Count every line below that contains "pasa", then give that count and nothing else.
** Source data follows **
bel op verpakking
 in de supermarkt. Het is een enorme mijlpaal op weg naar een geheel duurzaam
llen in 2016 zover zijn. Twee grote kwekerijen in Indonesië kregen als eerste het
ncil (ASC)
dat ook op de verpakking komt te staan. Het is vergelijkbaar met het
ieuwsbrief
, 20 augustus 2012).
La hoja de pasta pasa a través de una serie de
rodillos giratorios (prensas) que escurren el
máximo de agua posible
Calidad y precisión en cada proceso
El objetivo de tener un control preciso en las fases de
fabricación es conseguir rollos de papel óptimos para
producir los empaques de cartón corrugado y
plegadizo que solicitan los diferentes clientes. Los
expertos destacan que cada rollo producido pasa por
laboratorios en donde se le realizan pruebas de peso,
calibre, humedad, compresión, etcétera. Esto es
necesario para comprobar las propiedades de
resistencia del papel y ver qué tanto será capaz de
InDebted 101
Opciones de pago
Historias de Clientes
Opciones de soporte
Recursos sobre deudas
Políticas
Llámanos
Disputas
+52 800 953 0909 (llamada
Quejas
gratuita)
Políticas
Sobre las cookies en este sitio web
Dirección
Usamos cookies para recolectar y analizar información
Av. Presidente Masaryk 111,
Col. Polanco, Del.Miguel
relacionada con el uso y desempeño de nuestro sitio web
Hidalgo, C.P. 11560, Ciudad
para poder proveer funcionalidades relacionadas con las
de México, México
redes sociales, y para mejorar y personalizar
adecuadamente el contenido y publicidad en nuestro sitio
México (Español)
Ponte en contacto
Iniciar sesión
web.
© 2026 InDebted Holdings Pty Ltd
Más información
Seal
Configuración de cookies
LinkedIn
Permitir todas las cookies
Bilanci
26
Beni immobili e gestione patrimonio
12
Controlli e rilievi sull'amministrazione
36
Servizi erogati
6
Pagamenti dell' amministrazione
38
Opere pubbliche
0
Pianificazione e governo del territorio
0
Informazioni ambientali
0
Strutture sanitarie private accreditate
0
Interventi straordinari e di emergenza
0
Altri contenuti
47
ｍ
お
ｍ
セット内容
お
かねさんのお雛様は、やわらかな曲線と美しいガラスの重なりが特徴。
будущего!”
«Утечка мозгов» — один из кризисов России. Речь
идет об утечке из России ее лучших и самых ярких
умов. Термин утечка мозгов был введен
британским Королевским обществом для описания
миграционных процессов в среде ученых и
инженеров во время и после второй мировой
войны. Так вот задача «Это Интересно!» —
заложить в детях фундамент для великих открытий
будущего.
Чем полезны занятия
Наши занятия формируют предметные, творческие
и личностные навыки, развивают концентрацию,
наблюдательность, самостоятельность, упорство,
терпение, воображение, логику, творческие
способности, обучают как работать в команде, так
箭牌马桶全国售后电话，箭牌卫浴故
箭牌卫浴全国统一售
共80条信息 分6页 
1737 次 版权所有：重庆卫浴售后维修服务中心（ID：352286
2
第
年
** End of Source data **
Response box: 2